There are strangers wandering through our woods. They are anything but aimless. I’ve seen them. I’ve talked with them. They’re walking to Maine.
The other Saturday, I went for a hike on the Appalachian Trail with new friend Blake Mitnick, an optometrist who lives in Floyd. We picked a section of the Trail near Catawba, choosing it primarily for its low-elevation, scenic character. A storm was forecast for later in the day, and we didn’t want to get caught on a high ridge top if winds and rain arrived.
Before we even arrived on the trailhead, we encountered a hitchhiker carrying a backpack. We offered him a ride, but when we told him our destination was shortly ahead, he decided to continue walking. He looked as if he’d been on the trail for awhile.
We parked the car on Newport Road in Roanoke County and hiked in a southeasterly direction, but northward on the Trail. Blake was surprisingly unprepared, with neither food, water, nor a raincoat, something I scolded him for. I lent him a small water bottle and fanny-pack.
The Trail crosses a small stream immediately, and then ascends the modest Sandstone Ridge. On the descent, the Trail parallels a babbling stream, beautiful with its rows of parallel ripples. At one place, there appears to be abutments for what I assumed was a grist-mill, which used the falling water to power the grindstones. It was a place of quiet, restful beauty.

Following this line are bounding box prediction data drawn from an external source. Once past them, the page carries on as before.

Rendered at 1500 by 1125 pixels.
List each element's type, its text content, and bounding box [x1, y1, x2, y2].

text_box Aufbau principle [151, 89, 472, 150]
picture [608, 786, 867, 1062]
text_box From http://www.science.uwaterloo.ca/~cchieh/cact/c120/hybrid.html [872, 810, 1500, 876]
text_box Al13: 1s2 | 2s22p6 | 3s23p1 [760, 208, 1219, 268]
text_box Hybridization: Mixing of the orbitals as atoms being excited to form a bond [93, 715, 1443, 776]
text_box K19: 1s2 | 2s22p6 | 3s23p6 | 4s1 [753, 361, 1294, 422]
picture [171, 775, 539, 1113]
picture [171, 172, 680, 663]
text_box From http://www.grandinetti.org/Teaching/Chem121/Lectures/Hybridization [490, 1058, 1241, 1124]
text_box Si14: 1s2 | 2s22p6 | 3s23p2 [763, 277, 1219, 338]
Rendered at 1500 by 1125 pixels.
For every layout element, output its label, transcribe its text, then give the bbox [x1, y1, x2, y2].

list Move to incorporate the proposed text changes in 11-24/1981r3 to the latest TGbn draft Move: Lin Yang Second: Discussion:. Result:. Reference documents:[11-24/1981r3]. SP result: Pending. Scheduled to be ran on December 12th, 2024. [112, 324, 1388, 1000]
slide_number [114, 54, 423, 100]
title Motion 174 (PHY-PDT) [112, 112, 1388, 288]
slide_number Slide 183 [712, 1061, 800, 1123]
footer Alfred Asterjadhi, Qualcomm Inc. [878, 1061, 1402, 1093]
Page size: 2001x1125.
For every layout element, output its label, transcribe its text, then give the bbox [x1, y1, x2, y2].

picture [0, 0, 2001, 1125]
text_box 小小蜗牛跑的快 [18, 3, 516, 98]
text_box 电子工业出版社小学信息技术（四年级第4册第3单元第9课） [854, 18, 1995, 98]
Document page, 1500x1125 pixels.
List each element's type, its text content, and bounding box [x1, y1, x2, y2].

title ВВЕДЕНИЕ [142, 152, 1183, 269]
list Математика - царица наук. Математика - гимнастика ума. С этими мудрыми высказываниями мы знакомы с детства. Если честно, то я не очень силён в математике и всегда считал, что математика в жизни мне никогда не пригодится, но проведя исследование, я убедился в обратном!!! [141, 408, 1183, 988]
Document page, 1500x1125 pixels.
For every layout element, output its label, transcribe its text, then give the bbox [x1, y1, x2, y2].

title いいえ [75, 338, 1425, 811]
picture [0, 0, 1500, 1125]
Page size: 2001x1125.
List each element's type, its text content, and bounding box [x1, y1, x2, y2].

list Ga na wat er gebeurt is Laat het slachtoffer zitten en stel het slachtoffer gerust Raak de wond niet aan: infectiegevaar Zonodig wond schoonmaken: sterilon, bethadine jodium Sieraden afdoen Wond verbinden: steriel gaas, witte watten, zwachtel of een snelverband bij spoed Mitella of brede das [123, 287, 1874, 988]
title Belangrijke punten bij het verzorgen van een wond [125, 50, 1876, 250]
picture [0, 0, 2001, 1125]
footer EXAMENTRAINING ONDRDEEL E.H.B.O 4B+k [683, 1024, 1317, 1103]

Approaching SR-785 which is Blacksburg Road in Catawba and Catawba Road near Blacksburg, the trail entered an open pasture, with excellent views of Catawba Mountain to the south and east. Catawba Mountain is undulating, with minor peaks only 2000 feet high and the high point at McAfee’s Knob (3200 feet). The view made MacAfee look impossibly distant, but by trail it was only ten miles or so away.
We had brought my daughter’s dog, Jason, with us. I let him off the leash for awhile so he could cavort through the field. This worked well for all concerned until he decided to roll around on a cow-pie.
We crossed Catawba Road, a quiet stretch of macadam, and descended to a branch of Catawba Creek, the westernmost tributary of the James River. Blake and I crossed over a nice wooden bridge while Jason skipped happily through the creek. We ascended Catawba Mountain first in a pasture, with black and white cows munching lazily, and then through the forest. We reached the summit and continued in a northeasterly direction.
After a rest break at a campsite where someone had built a lean-to shelter of sticks and branches, we found ourselves in conversation with one of the long-distance hikers. He was a young man, in his mid-twenties. He carried a pack that seemed impossibly small for what I knew he must have been carrying: tent, sleeping bag, inflatable mattress, warm parka, cooking stove, food, water, and other accoutrements. He was from Rochester, New York, and he had his sights on the northern terminus of the Trail at Mt. Katahdin in Maine.
I’ve spoken with many thru hikers on past encounters. Invariably, they speak about the weather, as it is always an issue for them. At that moment, the weather was still pleasant: warming and dry.
Like many others I’d spoken to, this hiker said that the first three weeks were sheer torture, with constant aches and pains. “After that, my body hit its stride and my muscles didn’t seem to hurt any more.” He was traversing incredible distances, often exceeding 30 miles per day. Figuring 2.5 miles per hour, that’s 12 hours of walking! He started every morning around 8:00 a.m. and often didn’t finish until near darkness.
He said loneliness wasn’t a factor, because although he typically walked alone, there were several other hikers he’d frequently encounter at the many shelters. Still, there was a certain anonymity, as everyone used a “trail name” giving no reference to their real names.
He mentioned meeting occasional wackos, what with the Trail being unprotected and accessible to anyone who wished to walk it. But he said generally the people he met were wonderful. Often, near road crossings, “trail angels” would leave coolers full of free fruit drinks, candy, and sodas.
From my experience, most through hikers are either young, making the trek before spouses, families, and careers come their way, or sexagenarians, newly retired and still vibrant enough to deal with the extreme physical nature of the activity.
His destination that evening was Daleville, still twenty miles away, over McAfee’s Knob, around Carvins Cove, and over Tinker Mountain.
On our return to the car, the sky clouded up and quickly the rain came. I donned my raincoat, discovering that its waterproofing needed to be restored. Fortunately, the temperature was still mild. By the time I stashed my pack in the trunk and let Jason into the back seat, it was raining hard.
That evening, the temperature dropped precipitously. I thought about our friend on the trail and the upcoming day he’d spend walking in a cold rain, with his sights firmly set on Maine.